EXTRACTED TEXT
....
Here is the final design concept. The green ferns will be made from multiple greens and placed in small sections on the banner, so may look different when finished.

 

We are having a lot of fun doing this together and it will speed up the project a lot.  I’m so glad we found out about both being asked before we got two banners made!  I’ll post more on this project as we go.  I need to get back to work now.

Sew happy everyone!  Have a wonderful weekend and week.  Find a friend to do some creative things together.

My Son David’s New Book, Art, and New Projects

David’s New Book

We had a lot of excitement in my family this week.  My youngest son David A. Tatum published his fourth novel.  it’s always a wonderful thing when a new book gets published around here.  He has his own small publishing company Fennec Fox Press, and he has assured me that he will publish my quilting books through Fennec Fox also.  His other three books are Fantasy and are wonderful.  This book is his first space opera book and is also a wonderful fun book to read.  He hired a wonderful cover artist Joel Christopher Payne, that I talked about in my last blog. He’s the same artist I bought the rights on one of his paintings to use as inspiration for a new show quilt, and no, it isn’t the same picture.  Here’s the new book cover.  You can click on it and it will take you to the Kindle version in Amazon.  The print version is not yet out, but it will be in a few weeks from now.  That takes more time.

The Merrimack Event

If you want to help a wonderful man, my son David, I would love to have you buy a copy and once you have enjoyed reading it, for I am sure you will, I ask wholeheartedly for you to go to the Amazon site and write a small review, giving it the highest number of stars you feel you can.  It doesn’t have to be long…even a single sentence is enough, but the better review you can truthfully provide, the better off he will be.  He has put a lot of himself in his writing and it is good and getting better all the time.  His writing is his career…he is a novelist.  Reviews are so important, especially in the early days after publishing.  The only money he makes is from the sales of his books, and getting people to discover his work (even know they are there) is the singly hardest thing to do in the publishing world.  His work is really wonderful, and I say that from a reader’s perspective, not a mom’s.  If you don’t believe me, buy a book and read it and see what you think.  LOL  You can see his earlier books all have 4 plus star ratings, and Amazon won’t let me write one–I’m too close to the author.  This one is so new it has no ratings at this time.  Or wait until the print copy comes out and buy it just because you love the cover art…isn’t it fabulous?  It calls out “buy me”, “buy me”….LOL

If you’d rather buy, read, and review a fantasy novel, that helps too. He has written In Treachery Forged, In Forgery Divided, and The Kitsune Stratagem, all available in both ebook format or print copy.
....
DATASET RECORDS
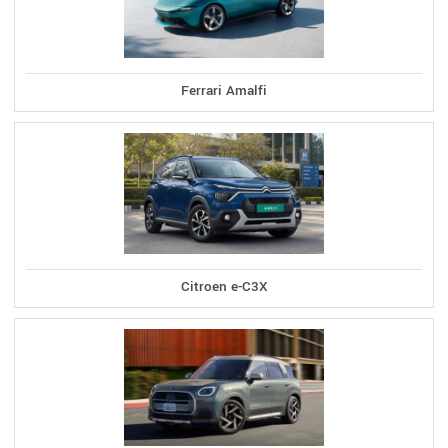
Ferrari Amalfi
Citroen e-C3X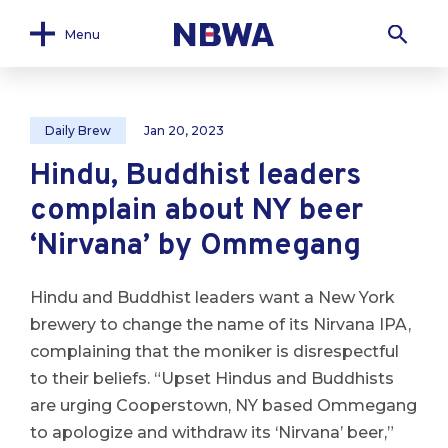
Menu
Daily Brew
Jan 20, 2023
Hindu, Buddhist leaders
complain about NY beer
‘Nirvana’ by Ommegang
Hindu and Buddhist leaders want a New York
brewery to change the name of its Nirvana IPA,
complaining that the moniker is disrespectful
to their beliefs. “Upset Hindus and Buddhists
are urging Cooperstown, NY based Ommegang
to apologize and withdraw its ‘Nirvana’ beer,”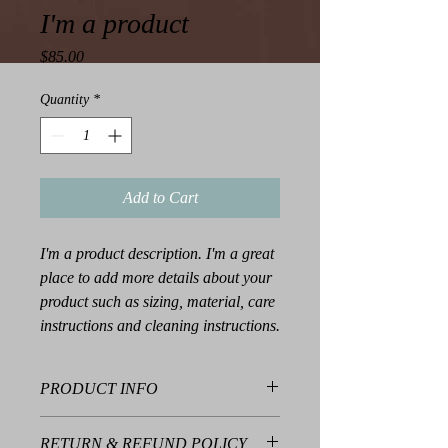
I'm a product
Price
$85.00
Quantity
*
Add to Cart
I'm a product description. I'm a great 
place to add more details about your 
product such as sizing, material, care 
instructions and cleaning instructions.
PRODUCT INFO
I'm a product detail. I'm a great place to
RETURN & REFUND POLICY
add more information about your product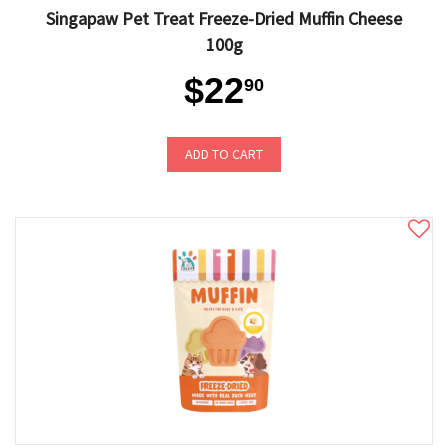
Singapaw Pet Treat Freeze-Dried Muffin Cheese
100g
$22
90
ADD TO CART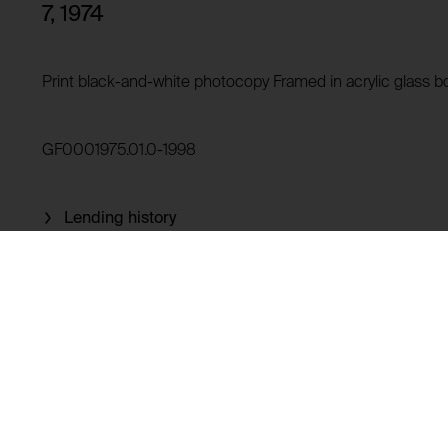
Purpose of use:
7, 1974
Domain:
HTTP Cookie:
Storage duration:
Purpose of use:
Print black-and-white photocopy Framed in acrylic glass b
Third party:
Domain:
Storage duration:
GF0001975.01.0-1998
Third party:
Lending history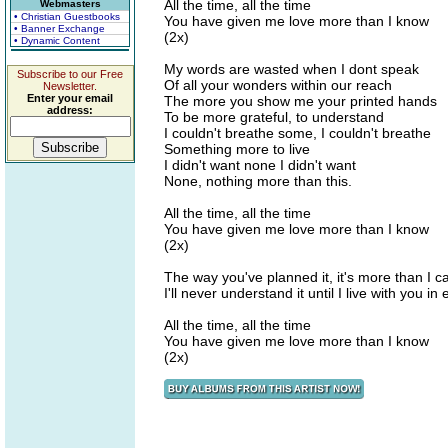
All the time, all the time
Webmasters
• Christian Guestbooks
You have given me love more than I know
• Banner Exchange
(2x)
• Dynamic Content
My words are wasted when I dont speak
Subscribe to our Free
Of all your wonders within our reach
Newsletter.
Enter your email
The more you show me your printed hands
address:
To be more grateful, to understand
I couldn't breathe some, I couldn't breathe
Something more to live
I didn't want none I didn't want
None, nothing more than this.
All the time, all the time
You have given me love more than I know
(2x)
The way you've planned it, it's more than I c
I'll never understand it until I live with you in 
All the time, all the time
You have given me love more than I know
(2x)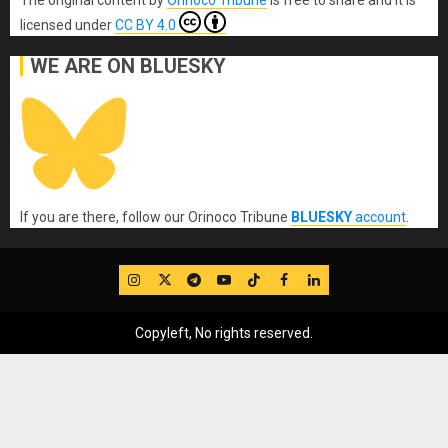
The original content
by
Orinoco Tribune
is free to share and it is
licensed under
CC BY 4.0
WE ARE ON BLUESKY
If you are there, follow our Orinoco Tribune
BLUESKY
account
.
IG
Twitter
Telegram
YouTube
TikTok
FB
LinkedIn
Copyleft, No rights reserved.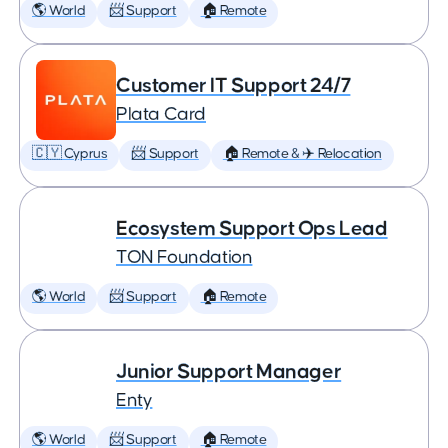
🌎 World
📨 Support
🏠 Remote
Customer IT Support 24/7
Plata Card
🇨🇾 Cyprus
📨 Support
🏠 Remote & ✈️ Relocation
Ecosystem Support Ops Lead
TON Foundation
🌎 World
📨 Support
🏠 Remote
Junior Support Manager
Enty
🌎 World
📨 Support
🏠 Remote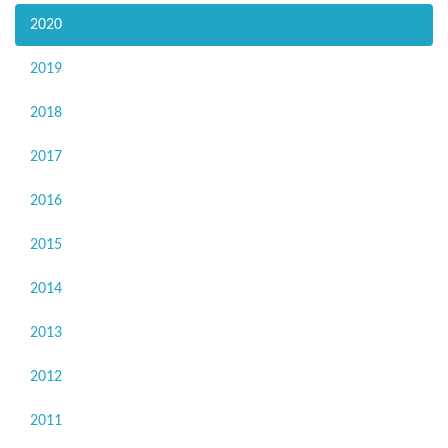
2020
2019
2018
2017
2016
2015
2014
2013
2012
2011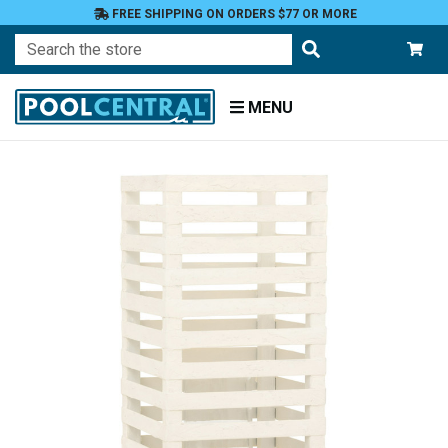
FREE SHIPPING ON ORDERS $77 OR MORE
Search
MENU
Home
Patio
and
Pool
Deck
Outdoor
Lighting
Candles
Candle
Holders
Candle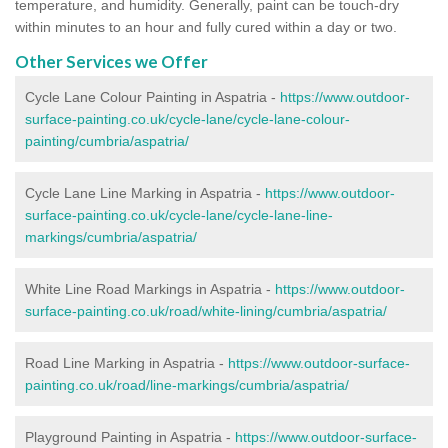
temperature, and humidity. Generally, paint can be touch-dry
within minutes to an hour and fully cured within a day or two.
Other Services we Offer
Cycle Lane Colour Painting in Aspatria -
https://www.outdoor-
surface-painting.co.uk/cycle-lane/cycle-lane-colour-
painting/cumbria/aspatria/
Cycle Lane Line Marking in Aspatria -
https://www.outdoor-
surface-painting.co.uk/cycle-lane/cycle-lane-line-
markings/cumbria/aspatria/
White Line Road Markings in Aspatria -
https://www.outdoor-
surface-painting.co.uk/road/white-lining/cumbria/aspatria/
Road Line Marking in Aspatria -
https://www.outdoor-surface-
painting.co.uk/road/line-markings/cumbria/aspatria/
Playground Painting in Aspatria
-
https://www.outdoor-surface-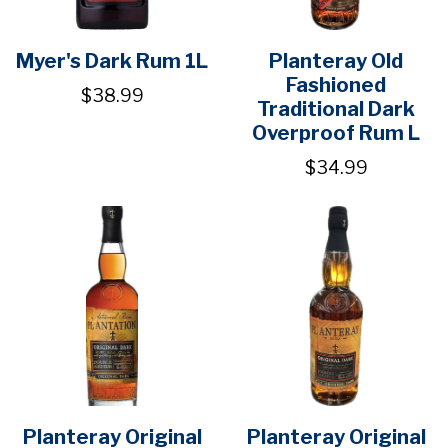
Myer's Dark Rum 1L
Planteray Old
Fashioned
$38.99
Traditional Dark
Overproof Rum L
$34.99
Planteray Original
Planteray Original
....
DESCRIPTION OF THE TASK
In the blog post, print everything from "We are having" down to "to work now.", word for word. Work only from the blog text; the records play no part here.

REPLY
We are having a lot of fun doing this together and it will speed up the project a lot.  I’m so glad we found out about both being asked before we got two banners made!  I’ll post more on this project as we go.  I need to get back to work now.